As of December 26, 2020, the entire province of Ontario, Canada was placed under lockdown in a bid to control rising numbers of COVID-19 infections, and bring case numbers down. The lockdown is scheduled to end on January 23, 2021 and will be the second major lockdown that has been implemented since the pandemic started in mid-March of 2020.
As of January 3, 2021, there were 3,363 new cases recorded with 95 deaths occurring over the space of two previous days.
According to a report filed by cp24.com (City Pulse News) on that same day, there were 322 people in intensive care units all across Ontario, and 220 on ventilators. There are 2,000 ICU beds in Ontario, so the current numbers suggest that the hospitals in Ontario are far from being overwhelmed.

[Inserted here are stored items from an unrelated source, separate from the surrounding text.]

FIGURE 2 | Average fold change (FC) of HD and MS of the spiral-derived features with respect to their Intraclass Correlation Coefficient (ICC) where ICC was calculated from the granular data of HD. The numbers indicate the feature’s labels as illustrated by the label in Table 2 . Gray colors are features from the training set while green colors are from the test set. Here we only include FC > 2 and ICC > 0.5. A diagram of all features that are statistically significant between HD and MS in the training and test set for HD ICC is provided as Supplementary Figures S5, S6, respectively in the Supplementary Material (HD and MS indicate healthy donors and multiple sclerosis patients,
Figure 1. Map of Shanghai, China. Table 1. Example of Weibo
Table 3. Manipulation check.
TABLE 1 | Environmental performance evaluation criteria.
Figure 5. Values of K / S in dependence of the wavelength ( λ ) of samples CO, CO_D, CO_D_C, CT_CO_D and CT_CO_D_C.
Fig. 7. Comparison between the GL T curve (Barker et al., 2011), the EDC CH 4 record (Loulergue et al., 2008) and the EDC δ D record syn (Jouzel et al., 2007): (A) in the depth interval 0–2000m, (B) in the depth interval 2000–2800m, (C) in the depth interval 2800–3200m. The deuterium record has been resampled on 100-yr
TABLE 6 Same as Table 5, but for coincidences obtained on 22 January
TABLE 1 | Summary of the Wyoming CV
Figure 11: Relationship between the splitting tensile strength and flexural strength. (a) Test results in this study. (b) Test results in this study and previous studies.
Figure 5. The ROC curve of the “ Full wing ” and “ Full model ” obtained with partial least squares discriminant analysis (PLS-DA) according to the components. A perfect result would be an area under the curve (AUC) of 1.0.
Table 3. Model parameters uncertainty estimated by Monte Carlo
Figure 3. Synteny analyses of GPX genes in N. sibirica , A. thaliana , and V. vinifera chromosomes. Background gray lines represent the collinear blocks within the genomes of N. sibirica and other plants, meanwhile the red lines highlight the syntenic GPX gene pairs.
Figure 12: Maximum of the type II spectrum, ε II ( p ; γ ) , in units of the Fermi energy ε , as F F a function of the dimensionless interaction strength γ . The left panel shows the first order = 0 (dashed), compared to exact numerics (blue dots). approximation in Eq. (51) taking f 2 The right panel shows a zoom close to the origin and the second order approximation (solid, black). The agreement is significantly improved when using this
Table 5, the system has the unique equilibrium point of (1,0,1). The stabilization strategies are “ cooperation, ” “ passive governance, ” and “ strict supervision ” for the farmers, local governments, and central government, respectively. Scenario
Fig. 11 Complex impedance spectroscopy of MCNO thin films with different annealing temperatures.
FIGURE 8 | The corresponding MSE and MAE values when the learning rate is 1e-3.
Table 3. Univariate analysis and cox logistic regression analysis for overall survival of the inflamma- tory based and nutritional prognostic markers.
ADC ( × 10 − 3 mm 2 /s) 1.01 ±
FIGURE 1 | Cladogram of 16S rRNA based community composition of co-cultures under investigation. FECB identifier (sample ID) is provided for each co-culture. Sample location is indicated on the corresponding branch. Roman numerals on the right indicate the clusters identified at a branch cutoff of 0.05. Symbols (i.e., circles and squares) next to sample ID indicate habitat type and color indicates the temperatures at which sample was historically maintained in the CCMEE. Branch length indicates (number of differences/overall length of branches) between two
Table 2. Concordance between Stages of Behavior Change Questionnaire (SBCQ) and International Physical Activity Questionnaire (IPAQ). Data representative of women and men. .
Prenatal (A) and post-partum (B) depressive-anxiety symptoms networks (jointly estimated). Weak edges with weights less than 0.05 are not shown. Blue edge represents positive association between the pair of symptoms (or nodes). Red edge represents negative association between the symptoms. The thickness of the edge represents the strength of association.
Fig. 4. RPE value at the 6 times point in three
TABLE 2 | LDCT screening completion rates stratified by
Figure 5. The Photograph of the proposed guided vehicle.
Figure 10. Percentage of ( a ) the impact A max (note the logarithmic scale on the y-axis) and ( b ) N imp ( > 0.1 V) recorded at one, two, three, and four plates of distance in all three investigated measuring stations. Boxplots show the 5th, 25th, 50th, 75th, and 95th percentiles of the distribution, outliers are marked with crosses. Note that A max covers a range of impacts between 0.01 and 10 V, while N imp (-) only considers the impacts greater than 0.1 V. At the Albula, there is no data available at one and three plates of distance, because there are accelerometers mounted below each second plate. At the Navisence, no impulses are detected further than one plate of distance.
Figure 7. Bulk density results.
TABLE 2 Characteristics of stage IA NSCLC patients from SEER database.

However, the cp24.com article goes on to say “ ‘ Hospitals continue to cope with an overwhelming number of COVID-19 patients while trying to effectively treat all patients in the health-care system.’ “
In 1975, Ontario had 40,000 hospital beds. Today, it has just 20,000. The change is partly due to better treatments, drugs and surgical procedures than were available 46 years ago. These improvements have meant that patients spend less time in hospital and are discharged more quickly. Hence fewer beds are needed.
However, the change in beds is also explained by successive decades of cuts to the health care system by various Liberal and Conservative provincial governments.
These same governments enacted the cuts to deal with continuously growing debts and deficits, leaving the province without sufficient reserve capacity to handle mass casualty incidents like pandemics. Other provinces have exhibited similar responses to fiscal pressures.
In addition, the cuts have resulted in delaying or rationing care; stories of patients waiting in pain for hip replacement surgeries for months or even years are legion. And not a few patients have died for lack of timely access to care. Shortages of medical professionals are common, and cuts to nursing staff are almost an annual occurence.
Experts from various quarters had warned for years that a pandemic was coming. Yet the various provincial governments in Canada and even the federal government ignored these warnings in favour of dealing with financial pressures ultimately caused by choosing to fund government operations through deficit financing. In turn, the deficits constitute debts owed to private banks with interest accruing.
Up until 1974, the government of Canada self-financed its operations by printing money and backing it up with gold reserves. As a result, Canada’s health care system was well funded and capable of coping with any contingency. And debts and deficits were small.
Had these various levels of government built in excess capacity in the public health care system, there might have been less need for extensive, draconian lockdowns and other restrictions aimed at protecting the health care system from being overwhelmed with COVID cases.
In this respect, neither Ontario nor Canada are alone. Many Western governments have failed to invest properly in their health care systems, with correspondingly similar consequences. The National Health Service (NHS) in the UK runs a publicly-funded health care system, and it has problems that are virtually identical to the problems facing Canada’s health care system. It’s worth noting that when Canada’s public health care system was set up in the very early 1960s, it was modelled on the NHS. Even today, Canadian hospitals are run in a way that is not dissimilar to how UK hospitals are operated.
Indeed, this is the elephant in the room that no one really wants to look at. People in all of Canada’s provinces have had to put up with significant restrictions on their personal freedoms to protect the health care system from being overwhelmed. It’s the reason why Ontario, despite having 2,000 ICU beds, cannot cope with more than 350 COVID cases in ICU without collapsing.